Ações necessárias.
**a)** Copie da resenha de A Estrada o trecho que vai de "Gosto muito desses" até "nos próximos posts.".
**b)** Indique se cada afirmação a seguir concorda com a resenha de A Estrada, respondendo sim ou não e citando literalmente as palavras da resenha que decidem a questão: (i) o filme explica o que levou o mundo àquela situação; (ii) o filme é narrado pelo protagonista; (iii) a esposa do protagonista é interpretada por Charlize Theron.

====== Trecho

A Estrada

Gosto muito desses filmes pós-apocalípticos com meia dúzia de humanos vivos, procurando comida, matando uns aos outros e esperando a morte chegar mais cedo ou mais tarde. Inclusive, nessas minhas férias maravilhosas e, infelizmente, prestes a terminar, vi com a Sarah alguns filmes que compartilham esse tema e comentarei nos próximos posts.

Até onde prestei atenção, o filme não explica o que aconteceu para o mundo ficar naquela situação, e achei uma boa saída, porque geralmente as explicações são uma merda. (Exemplo: Waterworld, 2012, O Dia Depois de Amanhã etc). A noção de tempo também não fica muito evidente, já que a única referência que temos é a idade do garoto, sem sabermos em que época isto ocorre, e quanto tempo antes do nascimento do garoto tudo começou.

O filme é narrado pelo protagonista, o que geralmente tende a ser ruim, mas nesse caso achei os textos bem enxutos e pontuais. Também não há muitos diálogos, imperando o silêncio durante quase todo o filme, que se alterna entre o “presente” vivido por Viggo Mortensen e seu filho, e os flashbacks de quando sua esposa (Charlize Theron) ainda era viva.

“A estrada” conta ainda com Guy Pearce e Robert Duvall que, admito, não reconheci durante o filme, mesmo sabendo serem rostos conhecidos.

De ponto negativo, somente o chatíssimo ator mirim e o final “feliz” (na medida do possível) meio forçado.

============
====== Dados apresentados

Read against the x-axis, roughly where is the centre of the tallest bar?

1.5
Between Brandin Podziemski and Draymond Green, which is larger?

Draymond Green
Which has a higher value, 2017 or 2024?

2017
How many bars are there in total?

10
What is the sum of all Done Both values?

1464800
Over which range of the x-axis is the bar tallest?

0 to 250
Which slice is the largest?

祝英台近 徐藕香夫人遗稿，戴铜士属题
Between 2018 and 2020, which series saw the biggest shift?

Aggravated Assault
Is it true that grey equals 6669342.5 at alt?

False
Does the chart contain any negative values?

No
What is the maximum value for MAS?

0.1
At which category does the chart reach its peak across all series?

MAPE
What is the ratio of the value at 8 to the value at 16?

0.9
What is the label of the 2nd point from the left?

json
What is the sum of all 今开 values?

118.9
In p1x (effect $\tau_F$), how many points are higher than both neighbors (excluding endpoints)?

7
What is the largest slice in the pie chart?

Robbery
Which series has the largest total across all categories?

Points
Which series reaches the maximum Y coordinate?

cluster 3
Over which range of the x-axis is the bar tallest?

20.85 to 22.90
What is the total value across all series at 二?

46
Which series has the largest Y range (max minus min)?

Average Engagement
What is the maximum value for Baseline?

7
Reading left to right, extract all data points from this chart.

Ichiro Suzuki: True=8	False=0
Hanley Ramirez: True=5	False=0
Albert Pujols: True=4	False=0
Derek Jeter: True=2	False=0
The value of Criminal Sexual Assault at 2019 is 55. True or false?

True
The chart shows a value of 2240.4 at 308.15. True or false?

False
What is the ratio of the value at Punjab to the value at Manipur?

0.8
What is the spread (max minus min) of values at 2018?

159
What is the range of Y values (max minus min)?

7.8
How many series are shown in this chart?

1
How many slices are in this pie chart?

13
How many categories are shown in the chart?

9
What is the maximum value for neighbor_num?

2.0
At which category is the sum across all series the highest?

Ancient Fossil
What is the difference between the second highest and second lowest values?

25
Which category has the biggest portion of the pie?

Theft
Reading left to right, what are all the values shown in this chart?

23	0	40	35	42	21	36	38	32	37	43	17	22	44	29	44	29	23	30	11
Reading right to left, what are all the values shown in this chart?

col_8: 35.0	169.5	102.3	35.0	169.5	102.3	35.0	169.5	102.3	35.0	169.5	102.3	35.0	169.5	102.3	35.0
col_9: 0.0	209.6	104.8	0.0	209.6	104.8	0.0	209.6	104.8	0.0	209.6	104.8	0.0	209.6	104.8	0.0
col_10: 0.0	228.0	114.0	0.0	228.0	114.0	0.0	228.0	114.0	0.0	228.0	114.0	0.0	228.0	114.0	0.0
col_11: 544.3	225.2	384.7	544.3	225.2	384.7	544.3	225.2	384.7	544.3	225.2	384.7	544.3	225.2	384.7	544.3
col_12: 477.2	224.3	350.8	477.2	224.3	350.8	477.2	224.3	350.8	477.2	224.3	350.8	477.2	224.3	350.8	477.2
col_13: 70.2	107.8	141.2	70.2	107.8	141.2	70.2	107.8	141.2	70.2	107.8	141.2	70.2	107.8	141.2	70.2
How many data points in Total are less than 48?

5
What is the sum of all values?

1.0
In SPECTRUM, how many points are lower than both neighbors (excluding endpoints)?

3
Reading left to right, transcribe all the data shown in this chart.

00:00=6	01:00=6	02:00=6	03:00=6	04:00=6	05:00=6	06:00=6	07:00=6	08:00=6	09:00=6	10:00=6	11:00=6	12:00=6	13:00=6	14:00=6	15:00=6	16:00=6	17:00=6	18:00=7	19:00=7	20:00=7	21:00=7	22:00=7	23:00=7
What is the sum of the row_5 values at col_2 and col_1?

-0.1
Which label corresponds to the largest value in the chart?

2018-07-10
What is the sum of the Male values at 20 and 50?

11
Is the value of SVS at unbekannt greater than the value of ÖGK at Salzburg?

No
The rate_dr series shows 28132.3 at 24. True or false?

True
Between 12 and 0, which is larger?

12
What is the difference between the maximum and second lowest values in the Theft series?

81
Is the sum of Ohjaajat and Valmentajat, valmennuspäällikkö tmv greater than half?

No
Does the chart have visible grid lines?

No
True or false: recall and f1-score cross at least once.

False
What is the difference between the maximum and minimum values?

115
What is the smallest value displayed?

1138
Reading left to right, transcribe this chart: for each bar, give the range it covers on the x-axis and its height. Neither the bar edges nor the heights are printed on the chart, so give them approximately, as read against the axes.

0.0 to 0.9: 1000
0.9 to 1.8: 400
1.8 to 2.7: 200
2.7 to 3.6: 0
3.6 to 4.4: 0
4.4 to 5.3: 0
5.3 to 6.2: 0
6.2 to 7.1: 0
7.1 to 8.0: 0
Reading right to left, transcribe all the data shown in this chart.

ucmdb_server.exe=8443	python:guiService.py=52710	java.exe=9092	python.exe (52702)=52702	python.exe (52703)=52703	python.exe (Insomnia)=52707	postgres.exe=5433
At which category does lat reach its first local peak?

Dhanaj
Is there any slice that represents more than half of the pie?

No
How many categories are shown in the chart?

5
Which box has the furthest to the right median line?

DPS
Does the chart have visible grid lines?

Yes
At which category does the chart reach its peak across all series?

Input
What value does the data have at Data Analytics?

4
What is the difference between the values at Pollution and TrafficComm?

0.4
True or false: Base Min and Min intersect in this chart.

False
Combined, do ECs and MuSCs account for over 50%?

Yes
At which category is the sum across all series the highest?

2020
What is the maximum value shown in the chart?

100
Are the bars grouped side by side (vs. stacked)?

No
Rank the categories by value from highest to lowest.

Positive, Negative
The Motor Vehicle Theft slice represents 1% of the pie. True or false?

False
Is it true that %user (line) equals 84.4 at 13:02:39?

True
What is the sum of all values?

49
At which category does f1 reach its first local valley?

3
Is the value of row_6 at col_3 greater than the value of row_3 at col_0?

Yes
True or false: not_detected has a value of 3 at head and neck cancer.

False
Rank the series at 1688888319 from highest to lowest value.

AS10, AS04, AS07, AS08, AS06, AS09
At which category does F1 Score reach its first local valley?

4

============

Respostas dadas.
**a)**
Gosto muito desses filmes pós-apocalípticos com meia dúzia de humanos vivos, procurando comida, matando uns aos outros e esperando a morte chegar mais cedo ou mais tarde. Inclusive, nessas minhas férias maravilhosas e, infelizmente, prestes a terminar, vi com a Sarah alguns filmes que compartilham esse tema e comentarei nos próximos posts.

**b)**
(i) Não: "o filme não explica o que aconteceu para o mundo ficar naquela situação"
(ii) Sim: "O filme é narrado pelo protagonista"
(iii) Sim: "os flashbacks de quando sua esposa (Charlize Theron) ainda era viva"